Лузгин на мгновение растерялся, простер вперед руку, как бы решившись на что-то важное, но вдруг побагровел, односложно выдавил:

– Я все сказал.

– Вот шельма! – удивился Конкин. – Вот ты и заплати штраф. Из тех денег…

– Из каких? – резко вставая, спросил Лузгин. – Да ты знаешь, с кем имеешь дело? Я заслуженный строитель!

– Полсотенная у тебя в кармане, в левом, – спокойно сказал Конкин. – Так что заслуг твоих не признаю…

Лузгин пошевелил жесткими усиками, не удостоив вниманием последнего слова Конкина, сильно скрипнул скамейкой.

– Машина к нему пришла порожняя, – устало пояснил Конкин. – Ушла с кирпичом… Среди бела дня.

– Та-ак, – в жестком лице лейтенанта проглянуло изумление. – Сбагрил, значит? А вы, Конкин, следили, что ли?

– Бинокль у меня морской, – стыдливо признался Конкин. – Думал, видами полюбуюсь. Ну вот… нагляделся.

– Та-ак, – опять протянул лейтенант. – Состоите, верно, членом Общества по охране памятников?

– Нет, – сказал Конкин. – Пушкина люблю. Сызмальства…

Лейтенант озадаченно помолчал и осторожно, сбоку пригляделся к Конкину, все еще разбойному на вид, а вот, поди же, отягощенному столь высокими заботами. Лузгин недоверчиво хмыкнул, но тут же осекся, поймав суровый взгляд лейтенанта.

– Что скажешь, Лузгин? – взъярился вдруг лейтенант.

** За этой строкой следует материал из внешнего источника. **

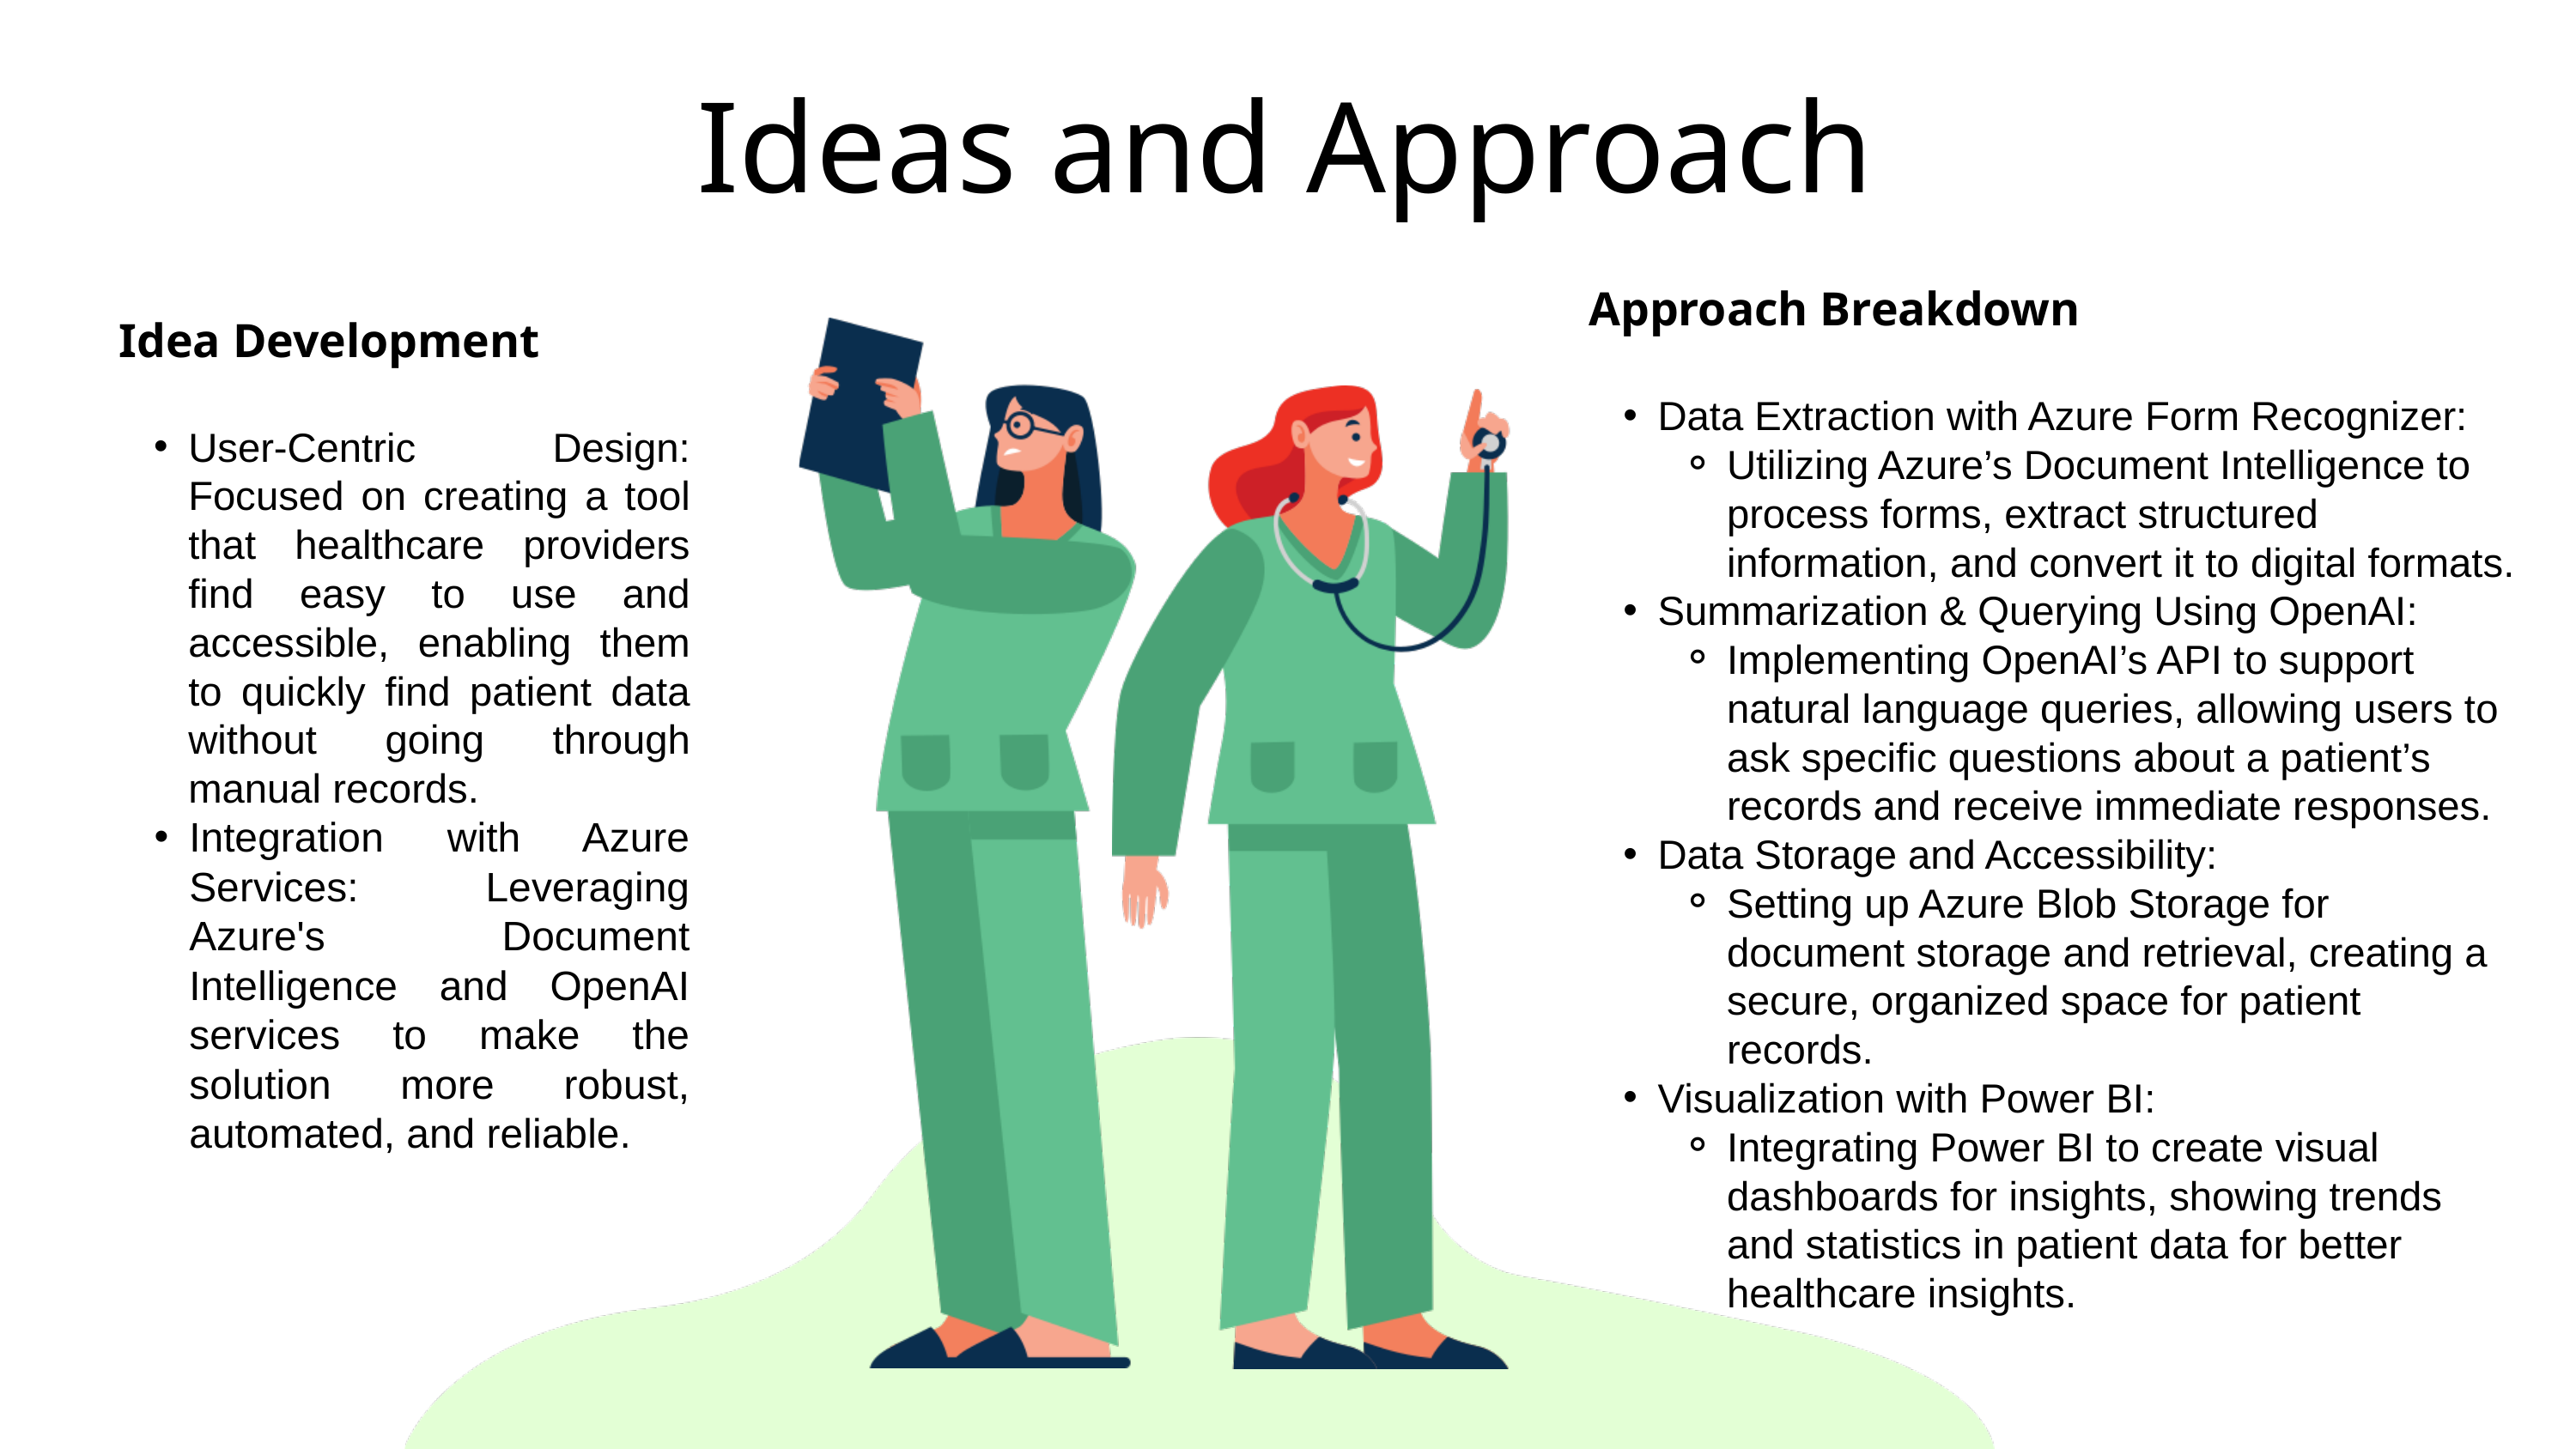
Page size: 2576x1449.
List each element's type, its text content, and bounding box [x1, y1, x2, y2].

text_box Approach Breakdown Data Extraction with Azure Form Recognizer: Utilizing Azure’s Document Intelligence to process forms, extract structured information, and convert it to digital formats. Summarization & Querying Using OpenAI: Implementing OpenAI’s API to support natural language queries, allowing users to ask specific questions about a patient’s records and receive immediate responses. Data Storage and Accessibility: Setting up Azure Blob Storage for document storage and retrieval, creating a secure, organized space for patient records. Visualization with Power BI: Integrating Power BI to create visual dashboards for insights, showing trends and statistics in patient data for better healthcare insights. [1589, 280, 2516, 1316]
text_box Idea Development User-Centric Design: Focused on creating a tool that healthcare providers find easy to use and accessible, enabling them to quickly find patient data without going through manual records. Integration with Azure Services: Leveraging Azure's Document Intelligence and OpenAI services to make the solution more robust, automated, and reliable. [118, 311, 690, 1157]
text_box Ideas and Approach [212, 67, 2358, 218]
text_box [404, 1024, 1995, 1449]
text_box [799, 318, 1143, 1368]
text_box [1111, 385, 1511, 1369]
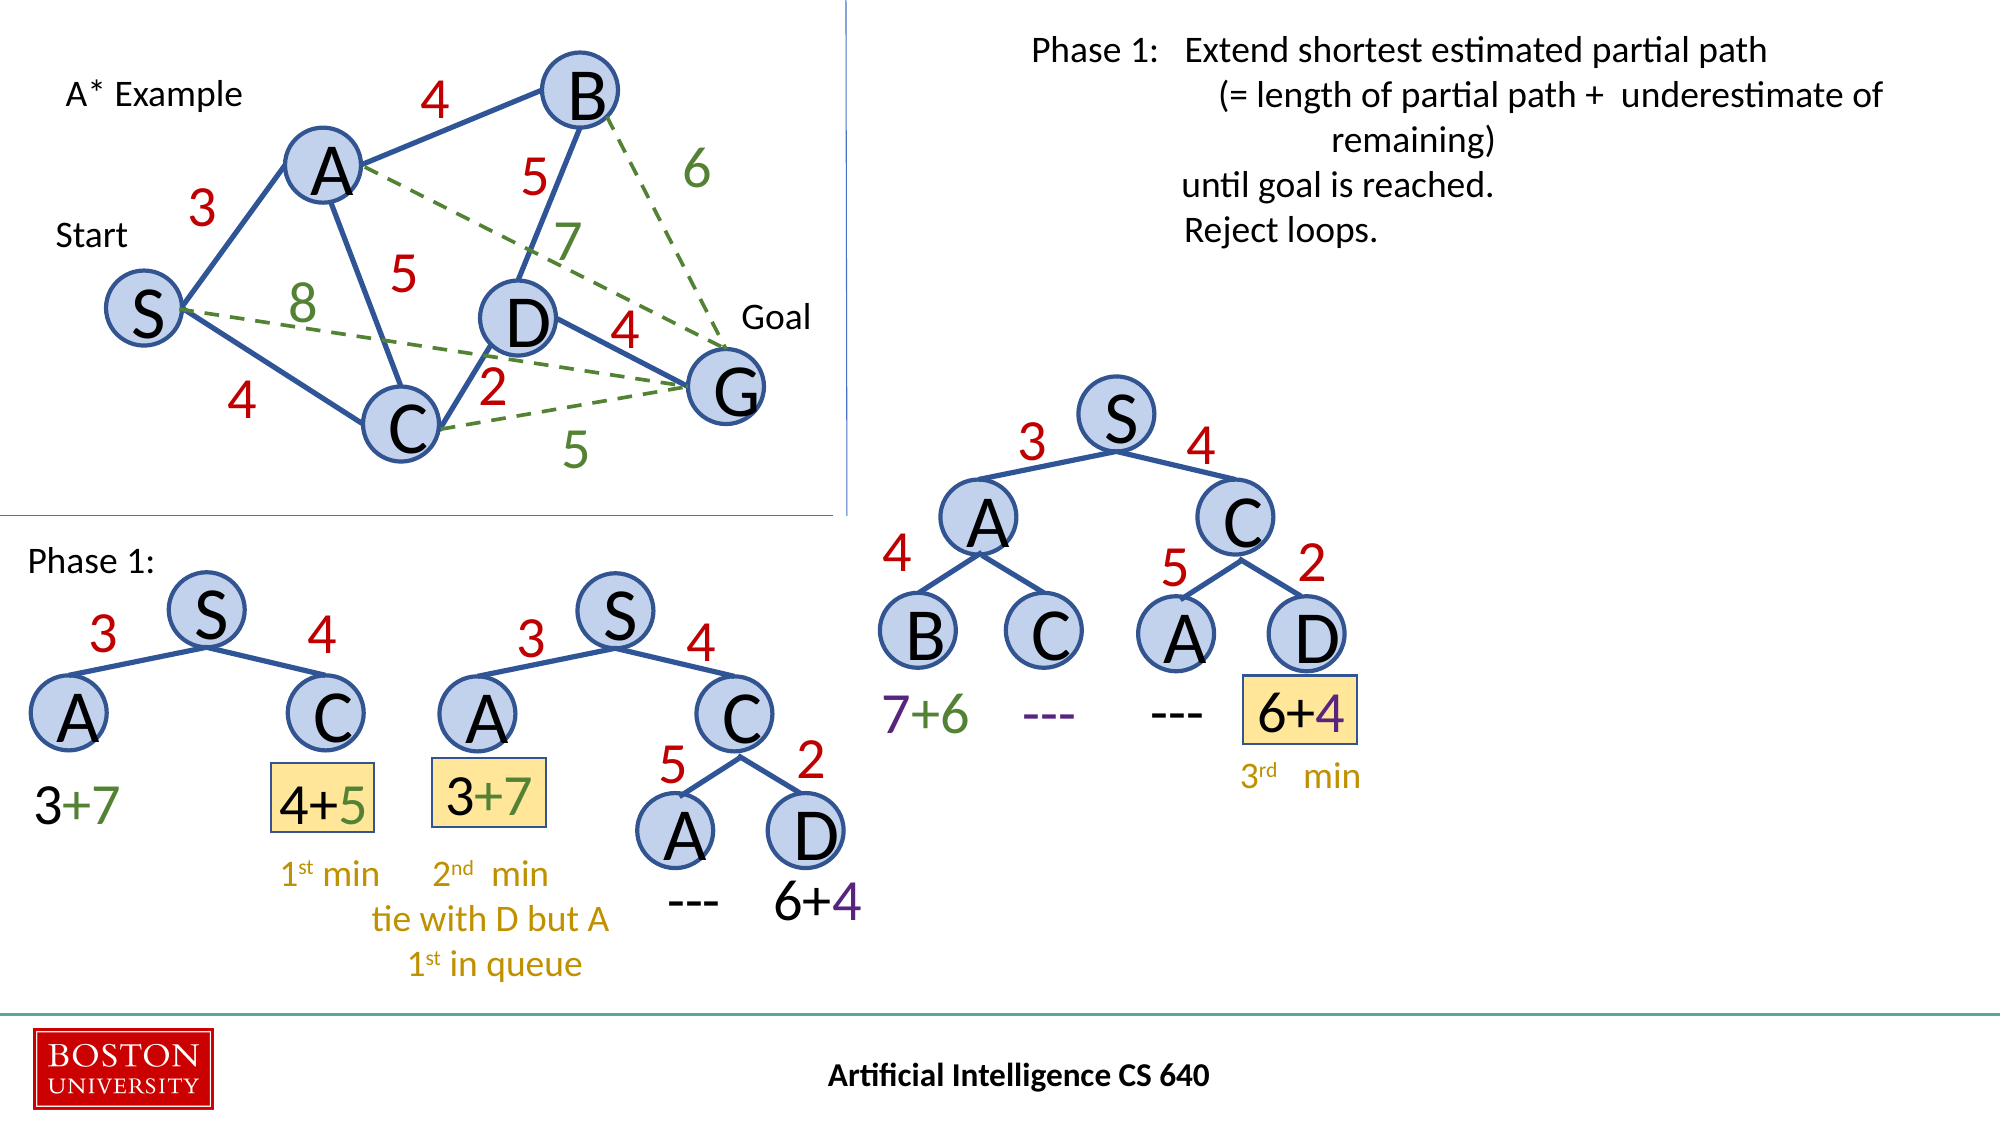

– Ну, отпустил кирпич, – сказал Лузгин. – Колхозничка жалко, погорельца… А деньги на инструмент пущу…

– Врешь, сукин сын, – встрепенулся Конкин. – Гараж тот мужик строит…

Лейтенант взгромоздил на голову казенную фуражку, прошелся взад-вперед. Видать, расхотелось ему вести разговор с Лузгиным, и он, успокаиваясь, понизил голос, сказал сержанту:

– Возьми подписку о невыезде, отпусти. Потом разберемся…

Очередь дошла до Конкина. Какое-то время, пока лейтенант, видно было, решал, как поступить с ним, Конкин сидел с отсутствующим выражением, не показывая ни радушия, ни беспокойства, чтобы не действовать на нервы лейтенанта ни хорошо, ни плохо, – пускай судит-рядит по справедливости. Однако тот придумать ничего не успел.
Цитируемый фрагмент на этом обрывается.